**WHAT IS EXPECTED:**
Without altering a word, return the records below, but exclude the pictures.

**DATASET ENTRIES:**
--- --- ---

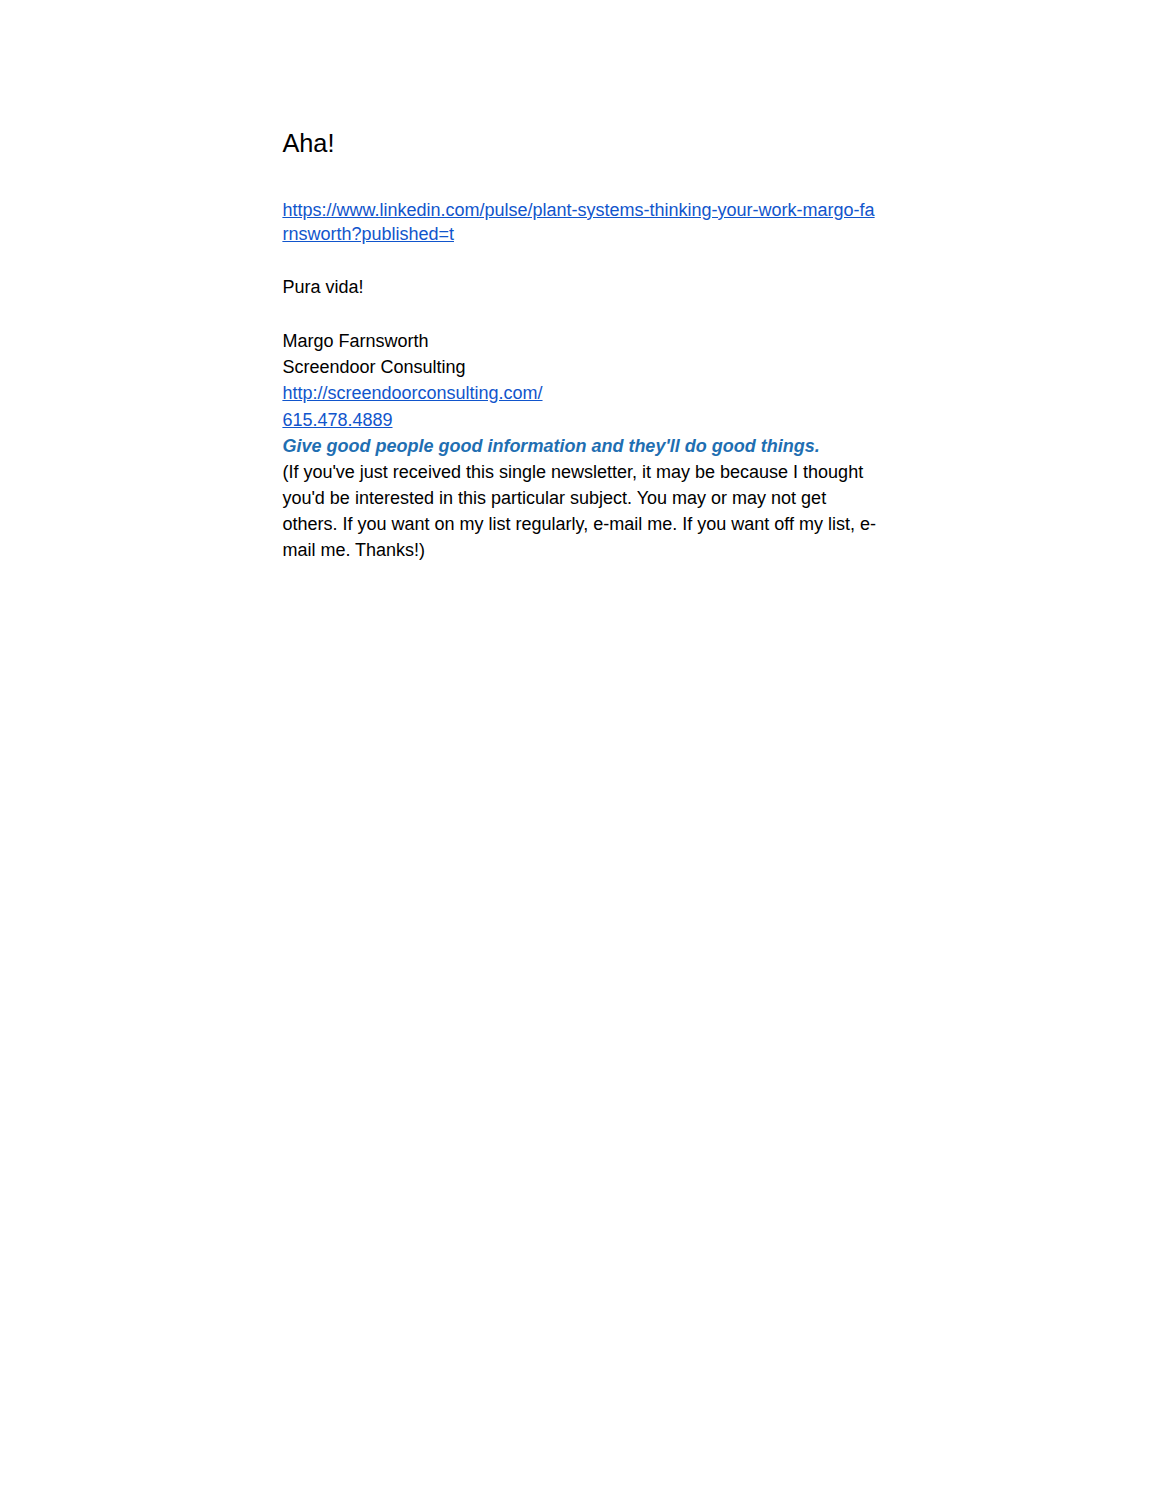Aha!
https://www.linkedin.com/pulse/plant-systems-thinking-your-work-margo-farnsworth?published=t
Pura vida!
Margo Farnsworth
Screendoor Consulting
http://screendoorconsulting.com/
615.478.4889
Give good people good information and they'll do good things.
(If you've just received this single newsletter, it may be because I thought you'd be interested in this particular subject. You may or may not get others. If you want on my list regularly, e-mail me. If you want off my list, e-mail me. Thanks!)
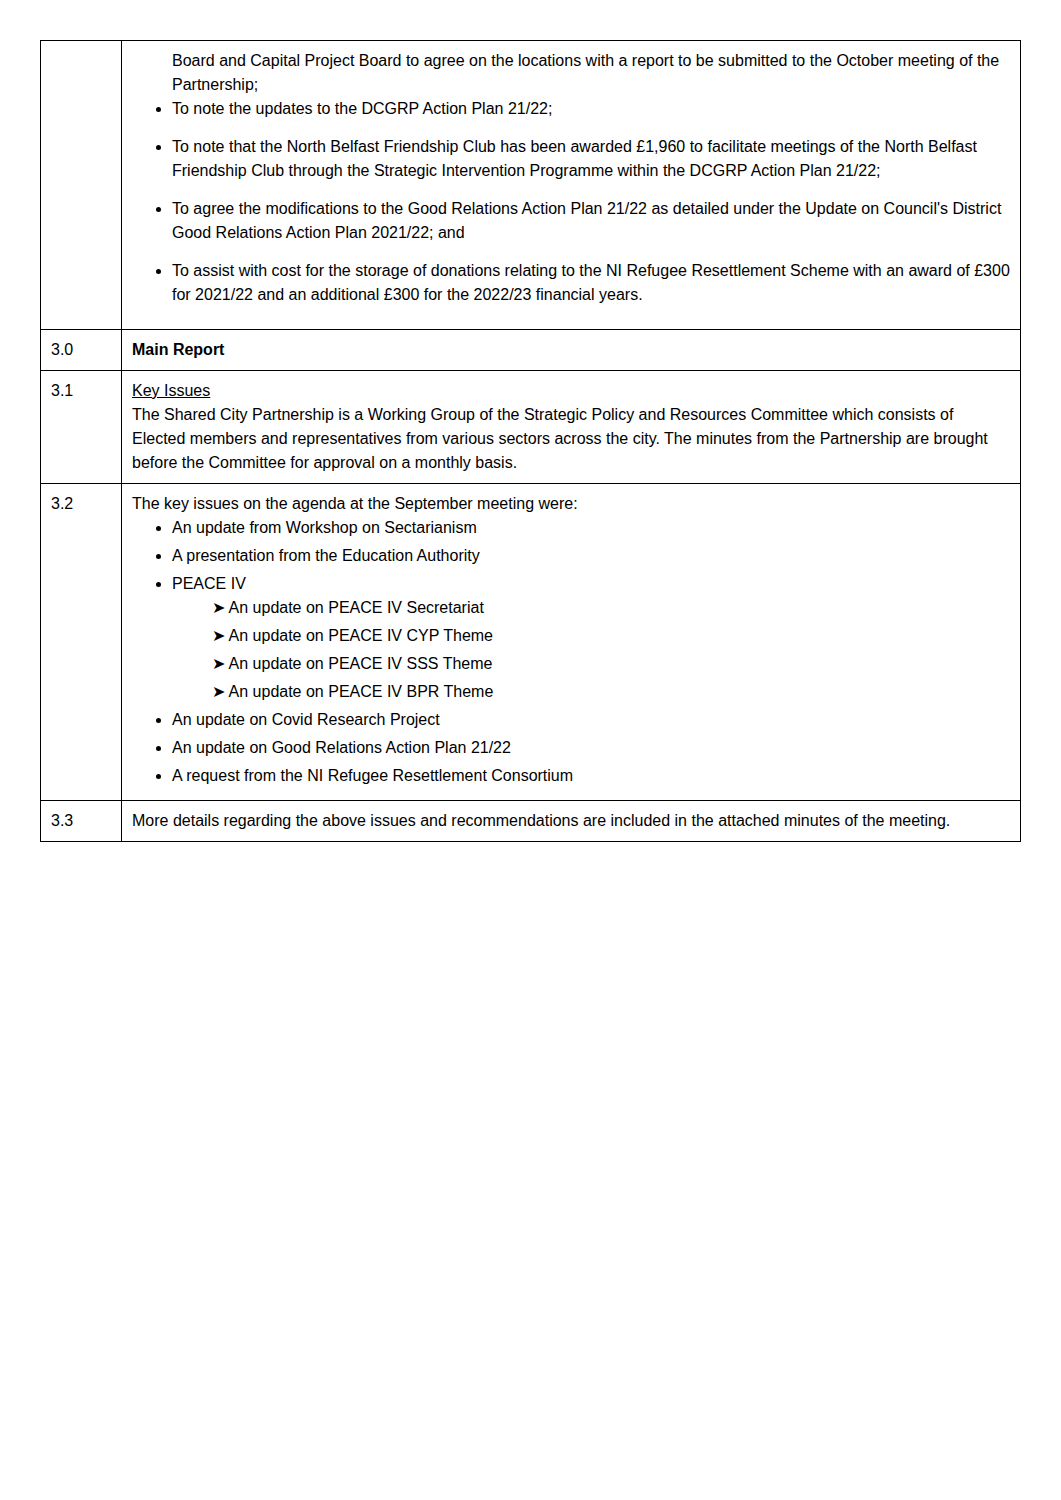| | Board and Capital Project Board to agree on the locations with a report to be submitted to the October meeting of the Partnership; To note the updates to the DCGRP Action Plan 21/22; To note that the North Belfast Friendship Club has been awarded £1,960 to facilitate meetings of the North Belfast Friendship Club through the Strategic Intervention Programme within the DCGRP Action Plan 21/22; To agree the modifications to the Good Relations Action Plan 21/22 as detailed under the Update on Council's District Good Relations Action Plan 2021/22; and To assist with cost for the storage of donations relating to the NI Refugee Resettlement Scheme with an award of £300 for 2021/22 and an additional £300 for the 2022/23 financial years. |
| 3.0 | Main Report |
| 3.1 | Key Issues The Shared City Partnership is a Working Group of the Strategic Policy and Resources Committee which consists of Elected members and representatives from various sectors across the city. The minutes from the Partnership are brought before the Committee for approval on a monthly basis. |
| 3.2 | The key issues on the agenda at the September meeting were: An update from Workshop on Sectarianism A presentation from the Education Authority PEACE IV An update on PEACE IV Secretariat An update on PEACE IV CYP Theme An update on PEACE IV SSS Theme An update on PEACE IV BPR Theme An update on Covid Research Project An update on Good Relations Action Plan 21/22 A request from the NI Refugee Resettlement Consortium |
| 3.3 | More details regarding the above issues and recommendations are included in the attached minutes of the meeting. |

--- --- ---

**RESPONSE TO THE EXERCISE:**
Aha!
https://www.linkedin.com/pulse/plant-systems-thinking-your-work-margo-farnsworth?published=t
Pura vida!
Margo Farnsworth
Screendoor Consulting
http://screendoorconsulting.com/
615.478.4889
Give good people good information and they'll do good things.
(If you've just received this single newsletter, it may be because I thought you'd be interested in this particular subject. You may or may not get others. If you want on my list regularly, e-mail me. If you want off my list, e-mail me. Thanks!)
| | Board and Capital Project Board to agree on the locations with a report to be submitted to the October meeting of the Partnership; To note the updates to the DCGRP Action Plan 21/22; To note that the North Belfast Friendship Club has been awarded £1,960 to facilitate meetings of the North Belfast Friendship Club through the Strategic Intervention Programme within the DCGRP Action Plan 21/22; To agree the modifications to the Good Relations Action Plan 21/22 as detailed under the Update on Council's District Good Relations Action Plan 2021/22; and To assist with cost for the storage of donations relating to the NI Refugee Resettlement Scheme with an award of £300 for 2021/22 and an additional £300 for the 2022/23 financial years. |
| 3.0 | Main Report |
| 3.1 | Key Issues The Shared City Partnership is a Working Group of the Strategic Policy and Resources Committee which consists of Elected members and representatives from various sectors across the city. The minutes from the Partnership are brought before the Committee for approval on a monthly basis. |
| 3.2 | The key issues on the agenda at the September meeting were: An update from Workshop on Sectarianism A presentation from the Education Authority PEACE IV An update on PEACE IV Secretariat An update on PEACE IV CYP Theme An update on PEACE IV SSS Theme An update on PEACE IV BPR Theme An update on Covid Research Project An update on Good Relations Action Plan 21/22 A request from the NI Refugee Resettlement Consortium |
| 3.3 | More details regarding the above issues and recommendations are included in the attached minutes of the meeting. |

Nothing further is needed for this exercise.